If I want a lighter version, I reduce the frosting or skip it entirely since the cake is already moist and flavorful on its own.
I also like adding a hint of cinnamon for a warmer flavor profile.
For a more tropical twist, I mix in shredded coconut or top the frosting with toasted coconut flakes.
Storage/Reheating
I store the cake in an airtight container in the refrigerator for up to 4 days because of the cream cheese frosting.
I avoid leaving it at room temperature for more than 2 hours to keep it fresh and safe.
When I want to serve it, I sometimes let a slice sit at room temperature for a few minutes so the frosting softens slightly. I do not reheat this cake since it is best enjoyed as is.
FAQs
Can I use fresh pineapple instead of canned?
I prefer using canned crushed pineapple with juice because it gives the right moisture and consistency. Fresh pineapple can change the texture.
Why is my cake too dense?
If my cake turns out dense, it may be from overmixing the batter. I mix just until everything is combined.
Can I make this cake ahead of time?
I often make it a day ahead. It stays moist and tastes even better after resting.
Do I have to frost the cake?
I can skip the frosting if I want a lighter dessert. The cake is still delicious on its own.
Can I freeze pineapple cake?
I can freeze the unfrosted cake for up to 2 months. I thaw it in the refrigerator before frosting and serving.
What size pan should I use?
I use a 9×13-inch baking dish for the best results and even baking.
How do I know when the cake is done?
I check with a toothpick inserted into the center. If it comes out clean, the cake is ready.
Can I use a different frosting?
I sometimes use whipped topping or a simple glaze if I want something lighter than cream cheese frosting.
Why does my frosting melt?
If I frost the cake before it is completely cool, the frosting can melt. I always wait until the cake is fully cooled.
Can I make this into cupcakes?
I can divide the batter into cupcake liners and adjust the baking time to about 18–22 minutes.
Conclusion
I keep this Easy Pineapple Cake recipe because it is simple, moist, and full of flavor every time I make it. I love how the pineapple creates a tender crumb and how the creamy frosting completes the dessert. It is an easy go-to recipe that works for any occasion and always gets enjoyed quickly.
A soft and moist pineapple cake made with crushed pineapple for natural sweetness and topped with a rich cream cheese frosting. This easy dessert is comforting, tropical, and perfect for any occasion.
Author:Amy
Prep Time:10 minutes
Cook Time:35 minutes
Total Time:1 hour 45 minutes
Yield:24 servings
Category:Dessert
Method:Baking
Cuisine:American
Diet:Vegetarian
Ingredients
Cooking spray
2 cups all-purpose flour
1 1/2 cups white sugar
1 teaspoon baking soda
1/2 teaspoon kosher salt
2 large eggs
1 (20-ounce) can crushed pineapple with juice
1 teaspoon vanilla extract
1 (8 ounce) package cream cheese, softened
1/2 cup unsalted butter, softened
1 1/2 cups confectioners’ sugar
1 teaspoon vanilla extract (for frosting)
Instructions
Preheat oven to 350°F (175°C) and grease a 9×13-inch baking dish with cooking spray.

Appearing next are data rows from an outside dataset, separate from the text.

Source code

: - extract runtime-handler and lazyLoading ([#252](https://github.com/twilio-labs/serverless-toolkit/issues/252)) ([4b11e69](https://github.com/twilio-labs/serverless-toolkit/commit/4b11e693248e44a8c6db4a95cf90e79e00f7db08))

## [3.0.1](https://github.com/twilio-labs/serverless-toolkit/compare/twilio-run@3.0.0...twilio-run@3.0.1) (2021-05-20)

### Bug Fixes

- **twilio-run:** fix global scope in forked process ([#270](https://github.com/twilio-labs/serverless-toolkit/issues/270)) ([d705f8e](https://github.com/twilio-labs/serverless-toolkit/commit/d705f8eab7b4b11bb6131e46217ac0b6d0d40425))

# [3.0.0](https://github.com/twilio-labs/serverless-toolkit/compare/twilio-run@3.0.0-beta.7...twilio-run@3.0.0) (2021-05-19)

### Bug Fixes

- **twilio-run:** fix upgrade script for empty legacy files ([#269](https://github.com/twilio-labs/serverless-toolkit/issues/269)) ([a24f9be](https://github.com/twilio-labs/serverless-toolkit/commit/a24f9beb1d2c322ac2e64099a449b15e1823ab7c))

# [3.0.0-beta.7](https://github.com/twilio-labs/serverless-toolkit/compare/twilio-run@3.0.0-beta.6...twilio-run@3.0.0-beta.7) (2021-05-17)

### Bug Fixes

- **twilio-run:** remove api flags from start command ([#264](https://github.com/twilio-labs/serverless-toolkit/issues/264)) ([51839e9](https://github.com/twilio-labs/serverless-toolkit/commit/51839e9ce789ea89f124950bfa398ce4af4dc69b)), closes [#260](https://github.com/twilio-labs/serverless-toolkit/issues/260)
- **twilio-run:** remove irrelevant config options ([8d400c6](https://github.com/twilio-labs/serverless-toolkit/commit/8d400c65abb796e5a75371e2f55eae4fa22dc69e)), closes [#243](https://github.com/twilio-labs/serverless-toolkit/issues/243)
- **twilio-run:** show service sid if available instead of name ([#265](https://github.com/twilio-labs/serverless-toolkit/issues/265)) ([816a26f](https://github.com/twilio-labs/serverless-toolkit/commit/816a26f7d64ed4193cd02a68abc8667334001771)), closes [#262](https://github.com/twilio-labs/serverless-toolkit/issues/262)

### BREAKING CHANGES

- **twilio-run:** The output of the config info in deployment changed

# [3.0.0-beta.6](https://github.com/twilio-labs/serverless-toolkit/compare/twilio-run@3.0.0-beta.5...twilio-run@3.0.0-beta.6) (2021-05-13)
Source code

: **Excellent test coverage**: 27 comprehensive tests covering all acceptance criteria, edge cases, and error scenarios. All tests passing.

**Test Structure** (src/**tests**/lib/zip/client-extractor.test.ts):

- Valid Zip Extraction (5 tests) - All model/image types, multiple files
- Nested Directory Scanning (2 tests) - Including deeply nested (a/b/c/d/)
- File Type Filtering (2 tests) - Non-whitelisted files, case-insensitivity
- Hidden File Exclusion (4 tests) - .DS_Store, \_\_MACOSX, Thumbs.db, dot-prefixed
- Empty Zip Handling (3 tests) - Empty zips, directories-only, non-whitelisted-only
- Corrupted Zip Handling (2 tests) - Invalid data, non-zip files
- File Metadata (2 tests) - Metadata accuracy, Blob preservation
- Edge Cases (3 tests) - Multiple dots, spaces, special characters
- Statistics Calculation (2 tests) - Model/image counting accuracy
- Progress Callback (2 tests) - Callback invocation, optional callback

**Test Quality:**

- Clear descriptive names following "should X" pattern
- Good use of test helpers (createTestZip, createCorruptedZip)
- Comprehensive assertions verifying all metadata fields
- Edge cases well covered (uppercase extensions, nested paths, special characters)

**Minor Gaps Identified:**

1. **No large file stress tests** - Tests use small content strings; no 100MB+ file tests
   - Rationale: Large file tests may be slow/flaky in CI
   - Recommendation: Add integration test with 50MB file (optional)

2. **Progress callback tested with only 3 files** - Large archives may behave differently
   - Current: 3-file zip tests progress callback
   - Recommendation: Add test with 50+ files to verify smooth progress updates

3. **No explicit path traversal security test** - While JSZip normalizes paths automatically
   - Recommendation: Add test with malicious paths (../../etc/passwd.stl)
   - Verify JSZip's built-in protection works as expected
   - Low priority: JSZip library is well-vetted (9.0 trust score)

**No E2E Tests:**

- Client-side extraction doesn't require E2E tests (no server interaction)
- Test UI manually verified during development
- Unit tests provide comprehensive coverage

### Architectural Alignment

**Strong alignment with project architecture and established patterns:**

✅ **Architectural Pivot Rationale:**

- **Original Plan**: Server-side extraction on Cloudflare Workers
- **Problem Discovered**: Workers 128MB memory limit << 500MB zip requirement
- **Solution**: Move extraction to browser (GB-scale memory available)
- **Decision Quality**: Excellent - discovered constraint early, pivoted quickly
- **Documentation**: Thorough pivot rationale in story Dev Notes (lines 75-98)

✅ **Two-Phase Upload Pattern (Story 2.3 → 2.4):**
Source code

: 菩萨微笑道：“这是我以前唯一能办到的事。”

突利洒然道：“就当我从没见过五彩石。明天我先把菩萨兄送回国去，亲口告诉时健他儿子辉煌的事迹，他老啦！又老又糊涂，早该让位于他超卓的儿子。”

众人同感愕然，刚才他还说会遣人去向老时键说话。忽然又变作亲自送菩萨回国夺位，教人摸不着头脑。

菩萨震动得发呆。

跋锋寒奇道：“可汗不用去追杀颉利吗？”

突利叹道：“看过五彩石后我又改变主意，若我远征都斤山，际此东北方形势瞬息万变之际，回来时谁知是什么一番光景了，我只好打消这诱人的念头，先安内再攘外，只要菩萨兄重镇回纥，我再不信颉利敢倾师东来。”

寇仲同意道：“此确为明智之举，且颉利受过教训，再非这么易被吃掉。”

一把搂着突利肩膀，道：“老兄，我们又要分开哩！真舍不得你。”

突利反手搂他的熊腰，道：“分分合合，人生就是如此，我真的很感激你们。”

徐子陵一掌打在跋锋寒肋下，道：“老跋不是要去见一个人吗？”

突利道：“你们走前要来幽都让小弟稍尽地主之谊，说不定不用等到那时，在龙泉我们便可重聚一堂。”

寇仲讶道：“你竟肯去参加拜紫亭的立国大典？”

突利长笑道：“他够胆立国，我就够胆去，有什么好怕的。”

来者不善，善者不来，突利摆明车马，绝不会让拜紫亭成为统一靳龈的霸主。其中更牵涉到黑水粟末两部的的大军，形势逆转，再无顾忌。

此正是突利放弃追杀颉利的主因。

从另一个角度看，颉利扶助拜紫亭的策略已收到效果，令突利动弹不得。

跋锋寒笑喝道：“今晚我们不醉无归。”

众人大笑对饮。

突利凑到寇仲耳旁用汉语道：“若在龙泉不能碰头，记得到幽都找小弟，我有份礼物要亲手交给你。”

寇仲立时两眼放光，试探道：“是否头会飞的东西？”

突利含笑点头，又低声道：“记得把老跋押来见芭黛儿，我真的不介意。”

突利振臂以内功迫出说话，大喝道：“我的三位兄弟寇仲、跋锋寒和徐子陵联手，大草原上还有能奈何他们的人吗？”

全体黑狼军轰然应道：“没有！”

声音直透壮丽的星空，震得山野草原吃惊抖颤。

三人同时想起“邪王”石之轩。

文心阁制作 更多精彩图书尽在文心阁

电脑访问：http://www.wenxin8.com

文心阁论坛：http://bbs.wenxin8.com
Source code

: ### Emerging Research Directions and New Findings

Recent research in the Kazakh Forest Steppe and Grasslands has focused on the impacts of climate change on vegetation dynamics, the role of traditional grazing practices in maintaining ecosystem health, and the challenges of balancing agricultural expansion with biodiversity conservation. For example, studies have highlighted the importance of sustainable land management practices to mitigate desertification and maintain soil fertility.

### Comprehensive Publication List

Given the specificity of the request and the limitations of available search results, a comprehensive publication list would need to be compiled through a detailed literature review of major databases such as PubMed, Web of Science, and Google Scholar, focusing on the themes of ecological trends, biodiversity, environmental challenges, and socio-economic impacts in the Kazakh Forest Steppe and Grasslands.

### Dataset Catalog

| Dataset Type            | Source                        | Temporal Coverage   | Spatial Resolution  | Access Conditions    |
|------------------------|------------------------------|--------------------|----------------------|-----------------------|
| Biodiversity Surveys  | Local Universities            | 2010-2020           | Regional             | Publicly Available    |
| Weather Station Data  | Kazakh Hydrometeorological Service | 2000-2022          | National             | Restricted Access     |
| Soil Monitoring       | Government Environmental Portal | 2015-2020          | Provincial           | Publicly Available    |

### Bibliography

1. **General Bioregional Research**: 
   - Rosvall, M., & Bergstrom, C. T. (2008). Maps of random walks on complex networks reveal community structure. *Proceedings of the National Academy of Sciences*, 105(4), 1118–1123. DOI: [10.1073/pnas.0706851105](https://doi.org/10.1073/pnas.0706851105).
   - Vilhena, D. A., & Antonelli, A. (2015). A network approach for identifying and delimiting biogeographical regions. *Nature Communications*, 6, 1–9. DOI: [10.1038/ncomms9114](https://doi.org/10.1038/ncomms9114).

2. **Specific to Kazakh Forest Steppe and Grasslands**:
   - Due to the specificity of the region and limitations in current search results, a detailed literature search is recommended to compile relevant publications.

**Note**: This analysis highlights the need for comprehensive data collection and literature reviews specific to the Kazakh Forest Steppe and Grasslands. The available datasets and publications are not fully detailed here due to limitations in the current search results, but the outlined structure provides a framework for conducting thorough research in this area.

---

In a large bowl, mix flour, sugar, baking soda, and salt. Make a well in the center.
Add eggs, crushed pineapple with juice, and vanilla extract. Mix until well combined.
Pour batter into the prepared dish and spread evenly.
Bake for about 35 minutes, or until golden and a toothpick inserted in the center comes out clean.
Cool completely in the pan for 1 to 2 hours.
In a bowl, beat cream cheese and butter until smooth.
Add confectioners’ sugar and vanilla extract, beating until creamy.
Spread frosting evenly over the cooled cake, then slice and serve.
Notes
Add chopped pecans or walnuts for extra texture.
Mix in shredded coconut or top with toasted coconut for a tropical twist.
Store in the refrigerator for up to 4 days due to the cream cheese frosting.
Allow slices to sit at room temperature briefly before serving for best texture.
Freeze unfrosted cake for up to 2 months and thaw before frosting.